* _WHAT YOU ARE ASKED TO DO_:
Please copy each line in the records below that contains the string "adalah".

Page-level text extractions
-- Opening Marker --

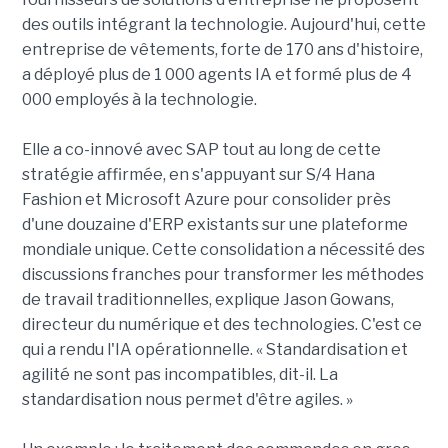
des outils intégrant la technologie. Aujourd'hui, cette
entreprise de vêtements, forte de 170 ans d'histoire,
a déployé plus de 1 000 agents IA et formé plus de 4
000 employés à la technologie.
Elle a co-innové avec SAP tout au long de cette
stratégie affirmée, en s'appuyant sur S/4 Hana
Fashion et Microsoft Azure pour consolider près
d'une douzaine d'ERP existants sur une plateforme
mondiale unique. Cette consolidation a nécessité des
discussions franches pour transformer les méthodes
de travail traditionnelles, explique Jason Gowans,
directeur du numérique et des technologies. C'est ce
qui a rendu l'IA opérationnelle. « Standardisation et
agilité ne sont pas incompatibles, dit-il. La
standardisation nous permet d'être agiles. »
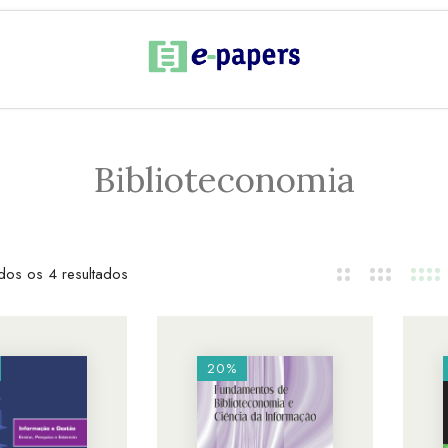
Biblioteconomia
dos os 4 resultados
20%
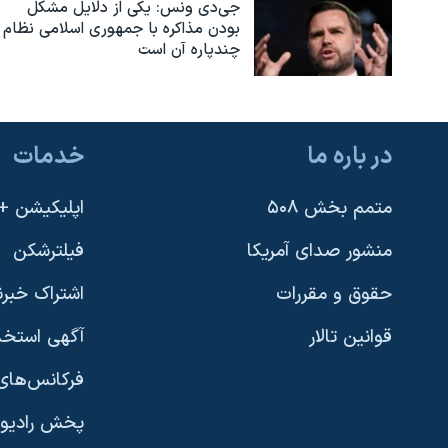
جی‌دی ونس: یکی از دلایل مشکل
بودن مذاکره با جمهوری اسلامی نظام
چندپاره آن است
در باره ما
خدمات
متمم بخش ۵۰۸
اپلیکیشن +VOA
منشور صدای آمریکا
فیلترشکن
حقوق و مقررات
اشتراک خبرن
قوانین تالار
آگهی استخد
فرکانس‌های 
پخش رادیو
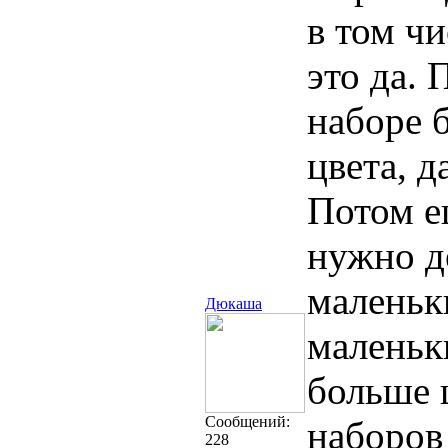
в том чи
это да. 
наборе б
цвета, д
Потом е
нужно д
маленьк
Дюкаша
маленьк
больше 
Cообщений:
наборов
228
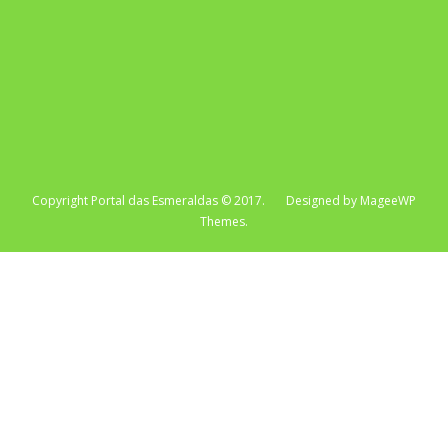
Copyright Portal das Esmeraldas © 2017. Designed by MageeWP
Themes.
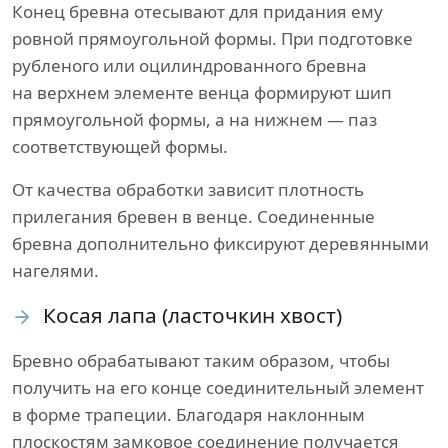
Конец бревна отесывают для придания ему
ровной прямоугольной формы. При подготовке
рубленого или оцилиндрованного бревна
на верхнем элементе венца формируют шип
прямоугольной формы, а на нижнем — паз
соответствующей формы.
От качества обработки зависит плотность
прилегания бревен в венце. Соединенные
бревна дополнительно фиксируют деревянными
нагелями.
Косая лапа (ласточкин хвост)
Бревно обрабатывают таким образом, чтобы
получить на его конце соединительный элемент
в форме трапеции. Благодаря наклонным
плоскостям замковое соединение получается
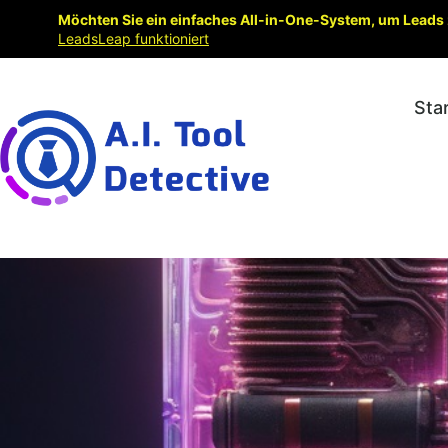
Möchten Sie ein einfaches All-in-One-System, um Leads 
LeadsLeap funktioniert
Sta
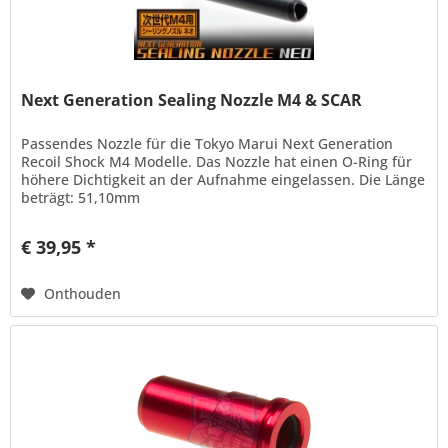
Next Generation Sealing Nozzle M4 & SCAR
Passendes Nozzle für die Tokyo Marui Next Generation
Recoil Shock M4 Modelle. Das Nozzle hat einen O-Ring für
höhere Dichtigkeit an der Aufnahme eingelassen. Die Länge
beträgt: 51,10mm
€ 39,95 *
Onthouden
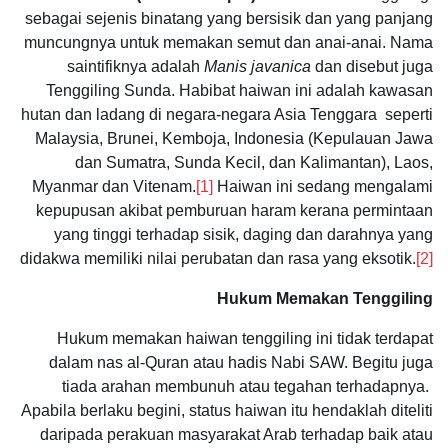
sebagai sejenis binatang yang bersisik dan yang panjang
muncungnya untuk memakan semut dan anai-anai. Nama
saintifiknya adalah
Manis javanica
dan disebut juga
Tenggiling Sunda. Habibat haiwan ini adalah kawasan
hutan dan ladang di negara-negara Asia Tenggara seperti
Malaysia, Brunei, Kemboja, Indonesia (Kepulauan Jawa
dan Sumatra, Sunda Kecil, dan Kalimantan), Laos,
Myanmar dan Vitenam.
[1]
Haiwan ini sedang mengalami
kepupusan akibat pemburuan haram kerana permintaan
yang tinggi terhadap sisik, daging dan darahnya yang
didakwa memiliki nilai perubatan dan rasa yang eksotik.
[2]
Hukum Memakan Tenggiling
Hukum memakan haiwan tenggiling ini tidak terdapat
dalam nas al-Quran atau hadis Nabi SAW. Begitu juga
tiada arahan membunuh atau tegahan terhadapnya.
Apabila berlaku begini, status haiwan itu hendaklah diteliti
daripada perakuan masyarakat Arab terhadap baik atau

-- Closing Marker --
-- Opening Marker --

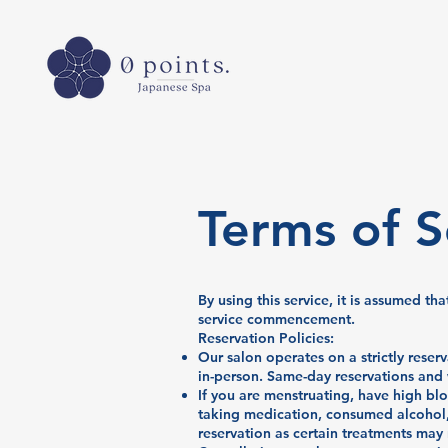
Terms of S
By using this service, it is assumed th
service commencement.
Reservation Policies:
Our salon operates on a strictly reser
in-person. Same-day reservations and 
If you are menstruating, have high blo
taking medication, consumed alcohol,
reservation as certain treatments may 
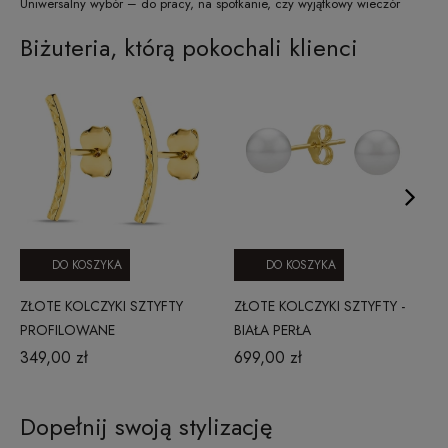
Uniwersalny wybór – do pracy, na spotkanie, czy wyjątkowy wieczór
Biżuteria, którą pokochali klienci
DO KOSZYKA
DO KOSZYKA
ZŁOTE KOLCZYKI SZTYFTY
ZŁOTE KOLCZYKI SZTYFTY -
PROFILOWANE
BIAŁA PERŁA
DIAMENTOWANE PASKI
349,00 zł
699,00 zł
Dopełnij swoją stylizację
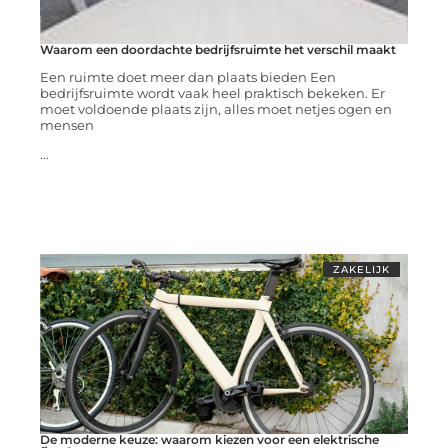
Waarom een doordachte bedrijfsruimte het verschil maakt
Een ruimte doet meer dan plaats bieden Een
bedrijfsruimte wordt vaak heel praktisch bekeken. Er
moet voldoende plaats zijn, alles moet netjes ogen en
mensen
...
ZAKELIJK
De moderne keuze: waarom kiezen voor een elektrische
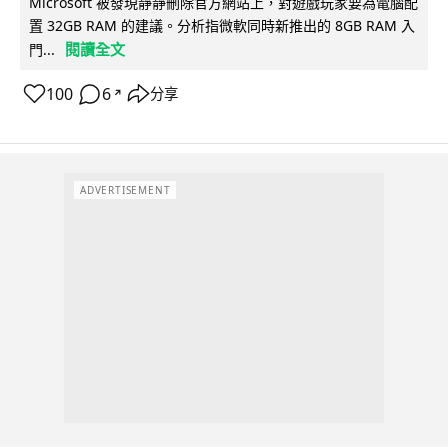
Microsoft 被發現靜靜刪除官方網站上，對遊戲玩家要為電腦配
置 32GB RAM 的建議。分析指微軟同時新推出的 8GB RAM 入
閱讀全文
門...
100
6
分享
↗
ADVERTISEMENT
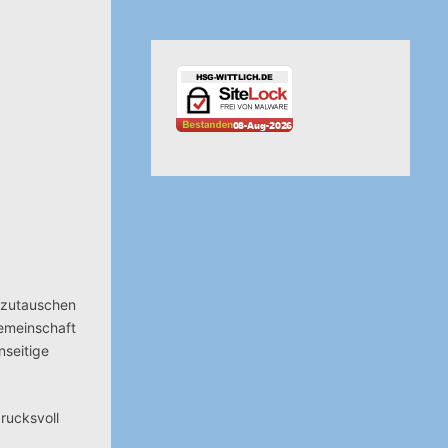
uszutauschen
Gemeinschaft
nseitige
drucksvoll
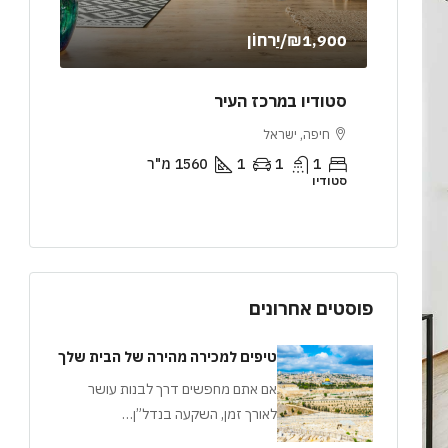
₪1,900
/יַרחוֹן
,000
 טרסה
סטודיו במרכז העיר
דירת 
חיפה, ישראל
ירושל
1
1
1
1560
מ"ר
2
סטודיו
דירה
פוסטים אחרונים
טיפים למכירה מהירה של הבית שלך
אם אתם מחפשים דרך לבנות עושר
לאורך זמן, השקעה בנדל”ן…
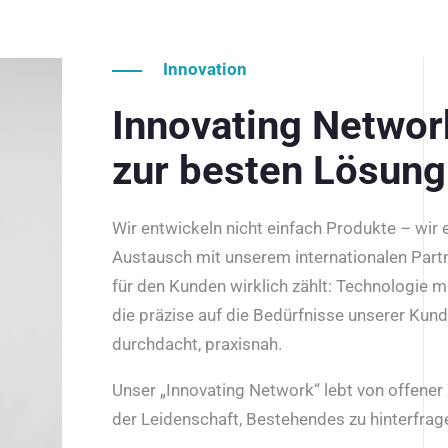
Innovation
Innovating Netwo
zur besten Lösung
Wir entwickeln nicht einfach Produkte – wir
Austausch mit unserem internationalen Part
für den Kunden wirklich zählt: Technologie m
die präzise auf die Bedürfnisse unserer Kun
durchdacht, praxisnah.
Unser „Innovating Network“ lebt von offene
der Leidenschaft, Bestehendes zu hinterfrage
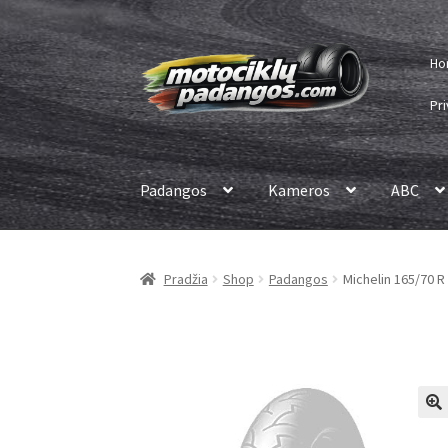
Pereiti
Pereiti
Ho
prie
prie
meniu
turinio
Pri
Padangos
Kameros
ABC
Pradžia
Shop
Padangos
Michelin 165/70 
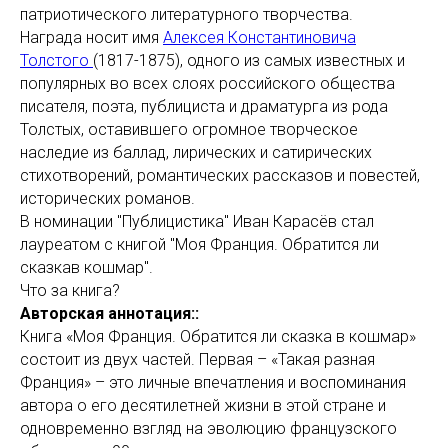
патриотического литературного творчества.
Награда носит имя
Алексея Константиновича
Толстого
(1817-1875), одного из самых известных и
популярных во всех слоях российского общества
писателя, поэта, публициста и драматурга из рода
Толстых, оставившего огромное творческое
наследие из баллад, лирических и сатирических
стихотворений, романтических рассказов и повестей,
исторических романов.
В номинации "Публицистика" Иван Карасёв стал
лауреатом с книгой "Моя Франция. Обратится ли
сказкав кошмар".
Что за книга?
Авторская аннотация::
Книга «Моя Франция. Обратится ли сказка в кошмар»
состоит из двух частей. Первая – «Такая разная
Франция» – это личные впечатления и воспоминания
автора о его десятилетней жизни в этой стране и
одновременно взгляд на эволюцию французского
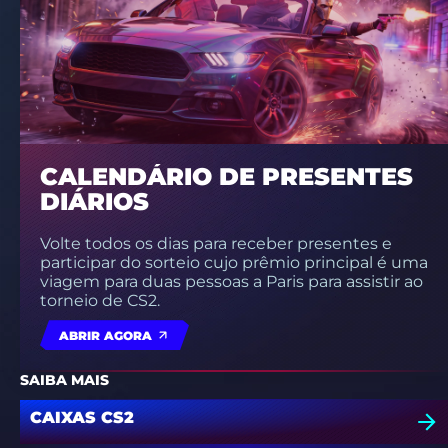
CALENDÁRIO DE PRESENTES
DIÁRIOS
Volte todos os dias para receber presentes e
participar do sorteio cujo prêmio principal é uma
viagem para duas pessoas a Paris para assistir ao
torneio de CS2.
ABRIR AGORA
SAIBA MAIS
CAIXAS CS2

-- Closing Marker --

* _ANSWER BELOW_:
saintifiknya adalah
Tenggiling Sunda. Habibat haiwan ini adalah kawasan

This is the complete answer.